As we mentioned in the early days of the pandemic, COVID-19 has been accompanied by a rise in cyberattacks worldwide. At the same time, the global response to the pandemic has accelerated interest in the collection, analysis, and sharing of data – specifically, patient data – to address urgent issues, such as population management in hospitals, diagnoses and detection of medical conditions, and vaccine development, all through the use of artificial intelligence (AI) and machine learning. Typically, AIML churns through huge amounts of real-world data to deliver useful results. This collection and use of that data, however, gives rise to legal and practical challenges. Numerous and increasingly strict regulations protect the personal information needed to feed AI solutions. The response has been to anonymize patient health data in time-consuming and expensive processes (HIPAA alone requires the removal of 18 types of identifying information). But anonymization is not foolproof and, after stripping data of personally identifiable information, the remaining data may be of limited utility. This is where synthetic data comes in.

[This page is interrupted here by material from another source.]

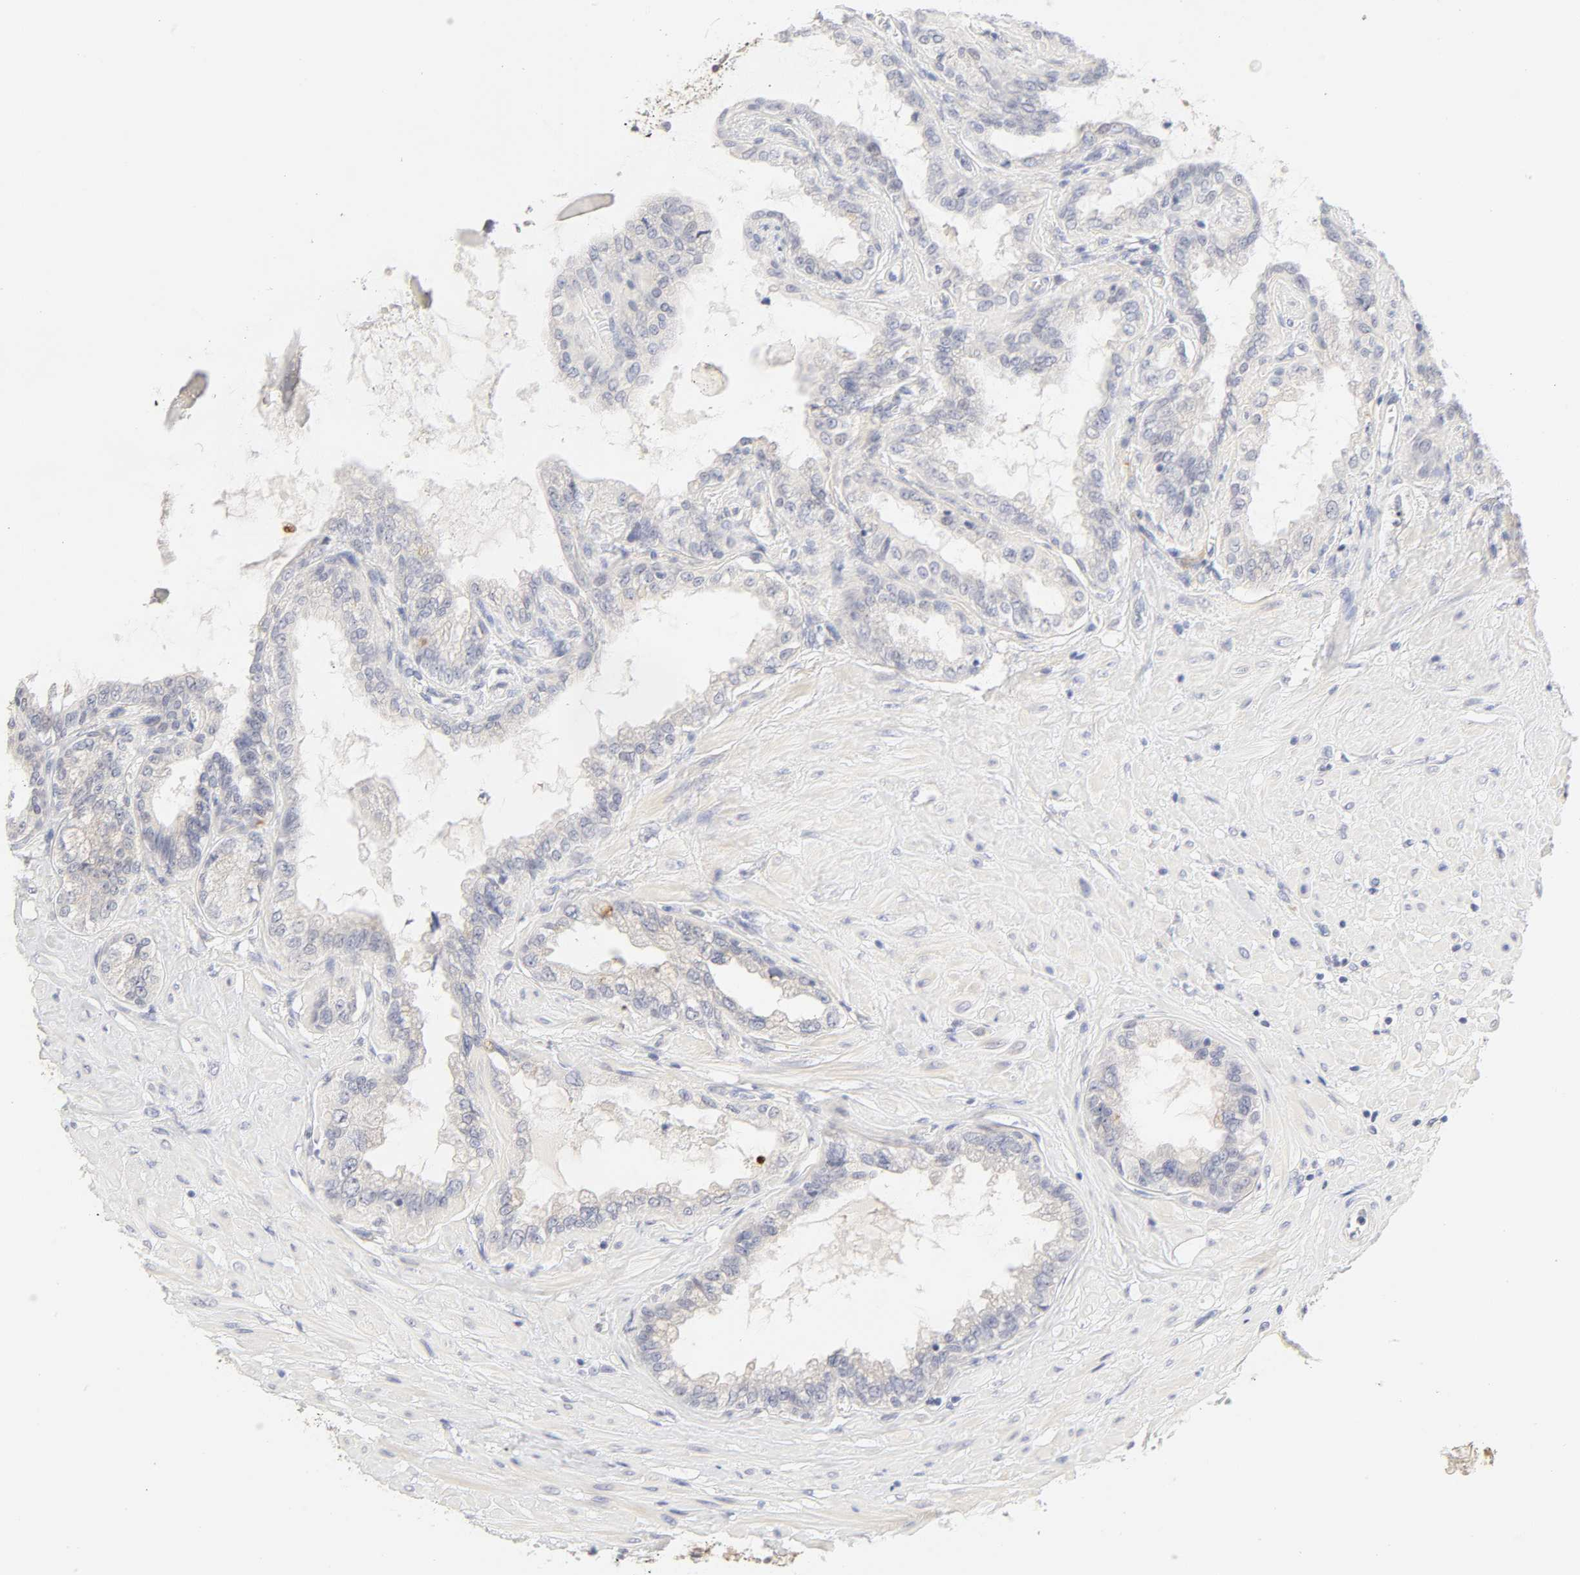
{"staining": {"intensity": "negative", "quantity": "none", "location": "none"}, "tissue": "seminal vesicle", "cell_type": "Glandular cells", "image_type": "normal", "snomed": [{"axis": "morphology", "description": "Normal tissue, NOS"}, {"axis": "morphology", "description": "Inflammation, NOS"}, {"axis": "topography", "description": "Urinary bladder"}, {"axis": "topography", "description": "Prostate"}, {"axis": "topography", "description": "Seminal veicle"}], "caption": "Immunohistochemistry (IHC) of normal human seminal vesicle exhibits no expression in glandular cells.", "gene": "CYP4B1", "patient": {"sex": "male", "age": 82}}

A synthetic dataset comprises artificial information that can be used as a stand-in for real data. The artificial dataset can be derived in different ways. One approach starts with real patient data. Algorithms process the real patient data and learn patterns, trends, and individual behaviors. The algorithms then replicate those patterns, trends, and behaviors in a dataset of artificial patients, such that – if done properly – the synthetic dataset has virtually the same statistical properties of the real dataset. Importantly, the synthetic data cannot be linked back to the original patients, unlike some de-identified or anonymized data, which have been vulnerable to re-identification attacks. Other approaches involve the use of existing AI models to generate synthetic data from scratch, or the use of a combination of existing models and real patient data.
While the concept of synthetic data is not new, it has recently been described as a promising solution for healthcare innovation, particularly in a time when secure sharing of patient data has been particularly challenged by lab and office closures. Synthetic data in the healthcare space can be applied flexibly to fit different use cases, and they can be expanded to create more voluminous datasets.
Synthetic data’s other reported benefits include the elimination of human bias and the democratization of AI (i.e., making AI technology and the underlying data more accessible). Critically too, regulations governing personal information, such as HIPAA, the EU General Data Protection Regulation (GDPR), and the California Consumer Privacy Act (CCPA), may be read to permit the sharing and processing of original patient data (subject to certain obligations) such that the resulting synthetic datasets may carry less privacy risk.
Despite the potential benefits, the creation and use of synthetic data has its own challenges. First, there is the risk that AI-generated data is so similar to the underlying real data that real patient privacy is compromised. Additionally, the reliability of synthetic data is not yet firmly established. For example, it is reported that no drug developer has yet relied on synthetic data for a submission to the U.S. Food and Drug Administration because it is not known whether that type of data will be accepted by FDA. Perhaps most importantly, synthetic data is susceptible to adjustment, for good or ill. On the one hand, dataset adjustments can be used to correct for biases imbedded in real datasets. On the other, adjustments can also undermine trust in healthcare and medical research.
As synthetic data platforms proliferate and companies increasingly engage those services to develop innovative solutions, care should be exercised to guard against the potential privacy and reliability risks.